Five Guys, Bradford

Eating out
Five Guys, Bradford

There was a time, not many years ago, when it looked like Bradford would be keeping the massive hole left there after the frenzied demolition of the bottom part of town. The plan was to build a new shopping centre, but the financial crash put paid to that. The space was left as rubble for years, and then part of it became a rather forlorn and depressing temporary park.

It was a bleak time, the vast wasteland symbolising an existential emptiness that many felt the city held at its core.

But the shiny new shopping centre was built, and it brought with it a lot of associated development, a lot of new names and faces, and things started to look … possible.

Bradford has a long way to go – the opposite end of town is suffering enormously from the gravitational pull of The Broadway, but the impact that this new space has had on the city has been enormous.

So, here we are, right across from the spot that the old Wimpy bar used to be back in the day, sat in a posh burger bar, an outpost of Americana in a windy northern high street, shadowed by the gothic majesty of Lockwood & Mawson’s Victorian Wool Exchange, flanked by a sleek new shopping centre, and backing onto yet another demolition site that will ultimately become a cinema. It all feels right, and fits together well.

And what a burger bar.

Five Guys is a chain – let’s get this out of the way first. It’s a chain of burger bars originating from Virginia with over a thousand restaurants in the US, and about sixty or so in Britain. It’s expanding fast, and is emerging as a serious competitor for McDonald’s, and having eaten their bacon double cheeseburger with fried onion, lettuce, tomato and gherkins, chosen from a range of about a dozen toppings, I can understand why.

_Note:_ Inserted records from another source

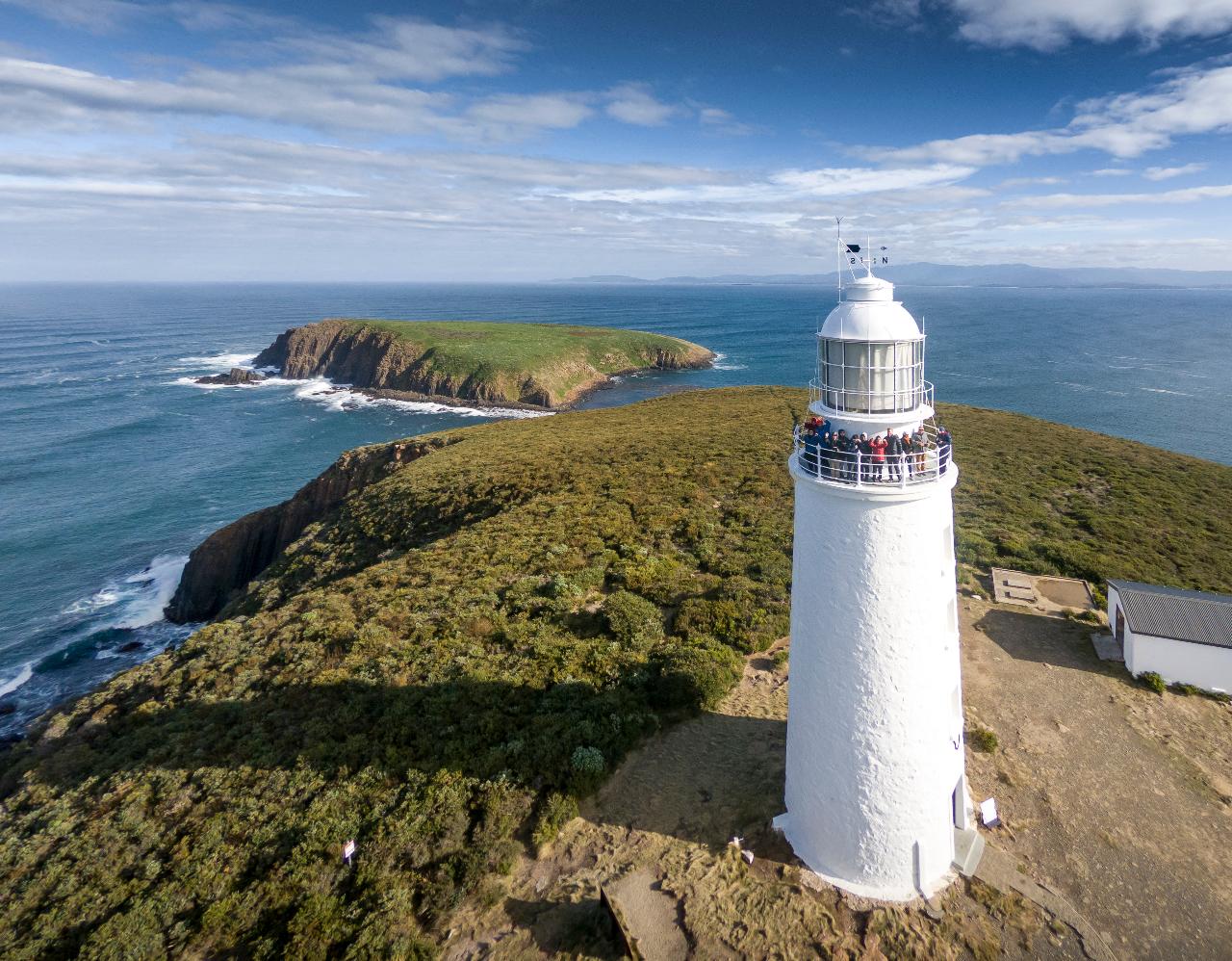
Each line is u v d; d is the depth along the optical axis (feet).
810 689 40.22
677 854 44.83
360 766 55.06
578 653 67.21
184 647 82.94
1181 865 44.60
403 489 127.13
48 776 61.87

This is a fast food place that’s content to do things very well, even if that means it takes a little longer. All the normal fast food trappings are there – food wrapped in a takeaway bag, self-service drinks, and the rest, with the big exception that you have to wait for your food to be actually cooked, using ingredients freshly prepped that day. It makes a huge difference, mainly because none of it is automated … it’s cooked when the bloke doing the cooking says its cooked, not when the automated timer goes off. That results in burgers of the best quality I’ve ever seen come out of a fast food kitchen.

The other part of any serious burger equation is chips. Five Guys’ chips are hand cut daily from local potatoes … it’s great to know the provenance of your food, even if it turns out that your particular potatoes came from (the HORROR) Lancashire. Chips arrive in huge portions, with far too much salt, quite correctly.

This comes at a price, of course. Five Guys isn’t exactly cheap, with four burgers, chips and a couple of drinks weighing in at over £45, but the unlimited complimentary salted monkey nuts made it feel better value and filled that important gap between order and food very well.

Extremely good food, very smart restaurants, snappy, efficient service, great chips and free monkey nuts that explode everywhere and keep the kids entertained while they wait.